For the past couple of days there have been long queues at SEBI Bhavan, headquarters of the market regulator at Bandra-Kurla Complex in Mumbai. It's the representatives of the 331 companies that were banned from regular trading on stock exchanges by the Securities and Exchange Board of India (SEBI). Sebi has directed the bourses to initiate action against them as they are suspected to be "shell" companies -which is neither defined under the Companies Act nor in any of the SEBI regulations. Most of the companies have queued up to plead their case with the market regulator explaining that they aren't dubious or shell companies. They want to get their name removed from the SEBI list as they can also face compulsory delisting.
While SEBI has asked exchanges to examine tax returns and financials of the 331 companies, it is not clear whether a show cause or appropriate notice was given to these companies. It's also strange that an autonomous body like SEBI hastily gave directives to the exchanges after the corporate affairs ministry shared the list of suspected shell entities.
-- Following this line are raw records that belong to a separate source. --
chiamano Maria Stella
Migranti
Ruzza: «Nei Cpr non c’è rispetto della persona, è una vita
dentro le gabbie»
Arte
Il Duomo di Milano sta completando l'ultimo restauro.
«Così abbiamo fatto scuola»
But the larger question is: Why is the regulator not questioning the auditors and rating agencies in this country? In the case of these 331, rating agencies may not come into the picture but the role of auditors is certainly to be questioned given that SEBI doesn't believe the audited reports of these companies that have to be compulsory filed every year. All the 331 listed companies are registered and have appointed statutory auditors and their accounts are signed by statutory accountants. If the regulatory authority is sure of the misdoing in these companies why have they not filed a case against the auditors and why has no FIR being filed till date?
Then, all filings are available online and SEBI has the power to check the same but it chose a path of not checking the data and instead asked the companies to prove their innocence. This also puts a question mark over the course of action initiated by SEBI : Why didn't it check the available data till now?
Time and again SEBI talks about investor protection as its priority but its move to impose trading ban on 331 companies overnight has been the biggest disservice to the investors who are now trapped. These companies have also seen many institutional and high profile investors like Rakesh Jhunjhunwala. The SEBI action is questionable as they could have just banned promoters and company from buying and selling securities and freeze promoters holding instead of suspending the scrips from regular trading to trading once a month.
This isn't the first time that the regulators are being soft on auditors. Satyam Computers and NSEL fiascos are still fresh in people's mind. The market regulator needs to answer some basic questions on the need for hygiene checks before issuing diktats to ban scrips from trading in 331 companies. Also, why did an autonomous body like SEBI come under government pressure? Is this an effort to curb the black money menace or are there some other factors at play here? The government had all the powers to conduct raids through income tax department or enforcement directorate for tracing black money. Why did it chose the SEBI route to punish these 331 companies. The government and regulators know that the trading ban can be challenged at tribunals and higher courts and be revoked.
The hasty decision by SEBI can do irreparable damage to the reputation of these companies also bring a bad name to the Indian markets, driving away global investors.